**DIRECTIONS:**
Gather each line of the records where "needed" appears.

**RECORDED INFORMATION:**

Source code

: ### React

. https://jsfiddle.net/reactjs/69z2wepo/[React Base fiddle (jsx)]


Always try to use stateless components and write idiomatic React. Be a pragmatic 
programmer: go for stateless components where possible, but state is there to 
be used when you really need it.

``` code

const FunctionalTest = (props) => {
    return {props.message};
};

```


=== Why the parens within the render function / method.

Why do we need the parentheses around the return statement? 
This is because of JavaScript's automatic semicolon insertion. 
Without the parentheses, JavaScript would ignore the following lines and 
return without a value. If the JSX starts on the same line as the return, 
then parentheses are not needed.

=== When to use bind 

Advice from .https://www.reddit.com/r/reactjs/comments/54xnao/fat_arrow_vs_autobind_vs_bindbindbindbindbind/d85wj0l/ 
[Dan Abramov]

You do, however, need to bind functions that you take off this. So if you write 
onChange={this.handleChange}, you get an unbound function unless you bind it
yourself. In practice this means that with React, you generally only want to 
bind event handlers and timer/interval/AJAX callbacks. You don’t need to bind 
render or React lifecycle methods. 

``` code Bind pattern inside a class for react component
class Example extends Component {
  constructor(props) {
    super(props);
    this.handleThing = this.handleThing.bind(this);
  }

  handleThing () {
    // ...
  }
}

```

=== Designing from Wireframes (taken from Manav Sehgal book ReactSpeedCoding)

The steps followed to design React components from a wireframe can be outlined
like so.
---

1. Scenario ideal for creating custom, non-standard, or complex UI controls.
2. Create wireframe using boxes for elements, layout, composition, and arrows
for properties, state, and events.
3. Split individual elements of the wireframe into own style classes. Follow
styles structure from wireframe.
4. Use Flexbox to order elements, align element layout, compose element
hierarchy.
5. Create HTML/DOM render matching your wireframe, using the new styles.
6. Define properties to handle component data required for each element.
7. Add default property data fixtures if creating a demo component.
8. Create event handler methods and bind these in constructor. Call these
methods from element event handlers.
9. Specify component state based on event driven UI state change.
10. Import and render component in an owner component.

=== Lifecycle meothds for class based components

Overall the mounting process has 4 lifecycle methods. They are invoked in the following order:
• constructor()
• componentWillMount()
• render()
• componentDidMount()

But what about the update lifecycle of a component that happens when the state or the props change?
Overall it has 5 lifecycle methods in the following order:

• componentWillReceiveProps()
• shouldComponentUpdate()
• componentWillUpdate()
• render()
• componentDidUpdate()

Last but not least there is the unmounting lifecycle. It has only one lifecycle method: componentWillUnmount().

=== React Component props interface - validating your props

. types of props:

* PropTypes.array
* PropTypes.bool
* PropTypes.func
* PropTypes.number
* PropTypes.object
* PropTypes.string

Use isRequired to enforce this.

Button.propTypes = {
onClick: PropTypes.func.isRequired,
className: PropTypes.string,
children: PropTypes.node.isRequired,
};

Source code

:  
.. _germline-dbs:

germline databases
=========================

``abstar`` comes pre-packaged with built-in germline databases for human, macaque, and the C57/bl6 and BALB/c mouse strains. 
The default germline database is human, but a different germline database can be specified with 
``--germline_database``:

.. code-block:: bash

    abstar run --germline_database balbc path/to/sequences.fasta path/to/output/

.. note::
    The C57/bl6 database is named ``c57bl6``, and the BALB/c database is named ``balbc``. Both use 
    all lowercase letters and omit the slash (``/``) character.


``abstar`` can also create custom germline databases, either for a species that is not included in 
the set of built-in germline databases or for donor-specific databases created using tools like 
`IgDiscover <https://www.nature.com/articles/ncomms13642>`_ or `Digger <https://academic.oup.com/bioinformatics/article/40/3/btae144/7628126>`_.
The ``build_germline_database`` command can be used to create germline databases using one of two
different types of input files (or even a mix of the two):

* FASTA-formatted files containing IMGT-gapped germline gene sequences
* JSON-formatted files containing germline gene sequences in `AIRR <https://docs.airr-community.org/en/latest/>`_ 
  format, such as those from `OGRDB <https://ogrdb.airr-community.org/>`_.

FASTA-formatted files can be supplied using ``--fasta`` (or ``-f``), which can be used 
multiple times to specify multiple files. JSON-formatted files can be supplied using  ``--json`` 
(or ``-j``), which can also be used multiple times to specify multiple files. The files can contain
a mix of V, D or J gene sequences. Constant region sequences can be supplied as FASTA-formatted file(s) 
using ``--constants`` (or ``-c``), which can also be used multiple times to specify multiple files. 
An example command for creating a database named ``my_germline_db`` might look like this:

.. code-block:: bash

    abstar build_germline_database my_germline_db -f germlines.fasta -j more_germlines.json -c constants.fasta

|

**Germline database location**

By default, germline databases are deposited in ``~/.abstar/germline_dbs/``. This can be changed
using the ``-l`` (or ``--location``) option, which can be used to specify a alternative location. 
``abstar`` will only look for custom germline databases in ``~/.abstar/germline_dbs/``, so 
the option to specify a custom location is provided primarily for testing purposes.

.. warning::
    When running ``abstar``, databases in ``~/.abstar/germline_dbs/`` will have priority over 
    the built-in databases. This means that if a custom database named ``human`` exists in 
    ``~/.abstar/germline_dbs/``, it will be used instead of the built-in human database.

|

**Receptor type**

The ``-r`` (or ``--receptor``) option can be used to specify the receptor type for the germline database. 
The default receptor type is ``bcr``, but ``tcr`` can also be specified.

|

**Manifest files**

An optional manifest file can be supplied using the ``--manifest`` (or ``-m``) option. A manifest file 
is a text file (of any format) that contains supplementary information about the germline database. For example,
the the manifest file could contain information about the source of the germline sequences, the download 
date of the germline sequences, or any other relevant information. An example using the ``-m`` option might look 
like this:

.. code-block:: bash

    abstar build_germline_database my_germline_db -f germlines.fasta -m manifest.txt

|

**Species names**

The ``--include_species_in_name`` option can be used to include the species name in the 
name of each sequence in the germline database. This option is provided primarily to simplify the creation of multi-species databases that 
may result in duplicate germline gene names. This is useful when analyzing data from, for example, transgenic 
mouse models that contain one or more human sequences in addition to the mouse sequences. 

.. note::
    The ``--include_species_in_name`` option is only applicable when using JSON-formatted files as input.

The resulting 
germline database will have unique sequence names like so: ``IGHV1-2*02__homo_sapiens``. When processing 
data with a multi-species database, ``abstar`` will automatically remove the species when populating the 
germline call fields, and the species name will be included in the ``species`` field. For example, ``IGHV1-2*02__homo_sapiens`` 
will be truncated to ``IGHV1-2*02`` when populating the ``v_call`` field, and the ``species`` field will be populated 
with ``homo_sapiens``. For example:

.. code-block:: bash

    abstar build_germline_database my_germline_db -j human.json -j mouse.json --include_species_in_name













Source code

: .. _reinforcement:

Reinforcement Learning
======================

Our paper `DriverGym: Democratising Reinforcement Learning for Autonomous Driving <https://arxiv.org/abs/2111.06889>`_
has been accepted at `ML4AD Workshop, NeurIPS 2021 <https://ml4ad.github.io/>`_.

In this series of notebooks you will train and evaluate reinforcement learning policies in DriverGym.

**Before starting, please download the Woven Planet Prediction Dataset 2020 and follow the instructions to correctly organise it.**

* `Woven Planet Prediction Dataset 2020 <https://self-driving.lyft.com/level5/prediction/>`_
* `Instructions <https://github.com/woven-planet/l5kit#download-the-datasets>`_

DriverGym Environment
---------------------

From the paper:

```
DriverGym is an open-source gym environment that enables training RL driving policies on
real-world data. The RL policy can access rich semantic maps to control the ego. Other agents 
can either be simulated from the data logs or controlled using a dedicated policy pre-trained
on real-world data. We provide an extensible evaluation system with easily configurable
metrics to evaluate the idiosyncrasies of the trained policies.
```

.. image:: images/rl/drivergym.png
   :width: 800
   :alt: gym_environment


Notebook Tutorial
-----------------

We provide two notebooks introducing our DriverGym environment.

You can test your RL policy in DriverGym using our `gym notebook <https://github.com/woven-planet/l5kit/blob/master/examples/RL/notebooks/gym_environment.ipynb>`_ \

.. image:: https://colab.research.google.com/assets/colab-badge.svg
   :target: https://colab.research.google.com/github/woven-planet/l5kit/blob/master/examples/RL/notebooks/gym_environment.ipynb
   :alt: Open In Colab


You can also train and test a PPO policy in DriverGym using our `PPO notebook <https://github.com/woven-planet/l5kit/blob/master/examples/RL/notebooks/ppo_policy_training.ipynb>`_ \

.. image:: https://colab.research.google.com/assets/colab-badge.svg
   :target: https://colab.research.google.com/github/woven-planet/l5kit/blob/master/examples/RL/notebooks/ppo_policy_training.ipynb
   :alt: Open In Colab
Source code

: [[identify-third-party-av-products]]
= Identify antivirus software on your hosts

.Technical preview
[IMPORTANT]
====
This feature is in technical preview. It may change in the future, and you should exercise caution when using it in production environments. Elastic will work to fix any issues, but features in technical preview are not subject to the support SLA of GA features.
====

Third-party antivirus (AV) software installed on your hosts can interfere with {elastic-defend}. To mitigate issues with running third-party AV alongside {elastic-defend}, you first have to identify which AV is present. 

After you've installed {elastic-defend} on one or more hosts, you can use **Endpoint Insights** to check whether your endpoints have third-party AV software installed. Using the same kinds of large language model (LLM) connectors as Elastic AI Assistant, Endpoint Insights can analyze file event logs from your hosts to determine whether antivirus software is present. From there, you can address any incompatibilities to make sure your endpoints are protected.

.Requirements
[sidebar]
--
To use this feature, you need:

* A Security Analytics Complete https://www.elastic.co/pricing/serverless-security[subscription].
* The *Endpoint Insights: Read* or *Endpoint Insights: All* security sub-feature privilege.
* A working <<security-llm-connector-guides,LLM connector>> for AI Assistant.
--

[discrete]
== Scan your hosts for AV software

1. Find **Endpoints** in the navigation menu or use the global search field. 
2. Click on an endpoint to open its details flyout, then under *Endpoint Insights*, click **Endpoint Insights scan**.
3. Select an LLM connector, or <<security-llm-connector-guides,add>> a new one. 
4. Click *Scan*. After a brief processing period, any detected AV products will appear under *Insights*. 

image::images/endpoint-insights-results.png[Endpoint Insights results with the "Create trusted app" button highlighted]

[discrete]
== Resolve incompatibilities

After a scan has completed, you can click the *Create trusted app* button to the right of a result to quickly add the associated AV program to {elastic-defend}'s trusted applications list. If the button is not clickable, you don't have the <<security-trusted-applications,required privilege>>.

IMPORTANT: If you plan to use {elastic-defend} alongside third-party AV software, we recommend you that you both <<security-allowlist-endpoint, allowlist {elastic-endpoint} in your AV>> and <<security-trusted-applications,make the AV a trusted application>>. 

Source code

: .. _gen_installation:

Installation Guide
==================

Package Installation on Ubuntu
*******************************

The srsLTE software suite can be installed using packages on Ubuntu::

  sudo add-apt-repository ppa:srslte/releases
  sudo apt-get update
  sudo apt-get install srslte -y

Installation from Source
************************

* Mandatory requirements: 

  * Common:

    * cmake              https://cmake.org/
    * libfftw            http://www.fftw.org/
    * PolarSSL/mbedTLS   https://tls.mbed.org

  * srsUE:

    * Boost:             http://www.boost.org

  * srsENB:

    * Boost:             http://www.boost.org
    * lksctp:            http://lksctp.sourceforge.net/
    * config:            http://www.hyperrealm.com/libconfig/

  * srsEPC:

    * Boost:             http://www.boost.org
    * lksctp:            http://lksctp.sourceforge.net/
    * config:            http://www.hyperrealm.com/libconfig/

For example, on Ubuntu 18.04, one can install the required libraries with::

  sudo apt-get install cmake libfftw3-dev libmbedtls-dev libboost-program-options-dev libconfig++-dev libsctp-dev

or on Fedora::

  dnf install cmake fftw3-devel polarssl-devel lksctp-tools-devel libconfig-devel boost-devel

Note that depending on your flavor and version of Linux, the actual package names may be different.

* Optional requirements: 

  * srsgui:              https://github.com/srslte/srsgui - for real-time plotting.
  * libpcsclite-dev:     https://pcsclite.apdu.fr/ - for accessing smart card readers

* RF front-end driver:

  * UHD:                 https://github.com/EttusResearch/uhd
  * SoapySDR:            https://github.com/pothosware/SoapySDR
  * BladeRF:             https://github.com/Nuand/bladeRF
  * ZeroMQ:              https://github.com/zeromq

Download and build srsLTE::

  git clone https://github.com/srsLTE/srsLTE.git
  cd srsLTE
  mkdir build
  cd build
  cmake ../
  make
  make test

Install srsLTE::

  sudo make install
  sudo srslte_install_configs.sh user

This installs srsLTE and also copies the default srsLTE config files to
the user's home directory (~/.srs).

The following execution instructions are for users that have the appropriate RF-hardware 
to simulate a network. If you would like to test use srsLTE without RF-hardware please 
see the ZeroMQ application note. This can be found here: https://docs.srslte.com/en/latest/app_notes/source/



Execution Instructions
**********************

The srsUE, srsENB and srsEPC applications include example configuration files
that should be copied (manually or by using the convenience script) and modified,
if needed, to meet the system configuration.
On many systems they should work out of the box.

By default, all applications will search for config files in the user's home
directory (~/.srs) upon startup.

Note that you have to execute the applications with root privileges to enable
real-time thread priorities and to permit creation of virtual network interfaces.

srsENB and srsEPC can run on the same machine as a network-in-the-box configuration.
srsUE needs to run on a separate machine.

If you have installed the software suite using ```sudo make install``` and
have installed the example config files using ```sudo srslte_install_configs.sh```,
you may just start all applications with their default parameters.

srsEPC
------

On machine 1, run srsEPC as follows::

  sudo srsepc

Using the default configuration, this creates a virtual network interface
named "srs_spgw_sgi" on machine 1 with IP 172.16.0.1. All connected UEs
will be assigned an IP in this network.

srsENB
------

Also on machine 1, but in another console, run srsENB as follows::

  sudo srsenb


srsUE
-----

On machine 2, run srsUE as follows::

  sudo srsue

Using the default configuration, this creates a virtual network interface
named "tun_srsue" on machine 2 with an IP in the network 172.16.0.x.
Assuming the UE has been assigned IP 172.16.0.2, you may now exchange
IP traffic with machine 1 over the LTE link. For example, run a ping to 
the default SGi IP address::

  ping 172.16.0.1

**REPLY:**
then parentheses are not needed.
if needed, to meet the system configuration.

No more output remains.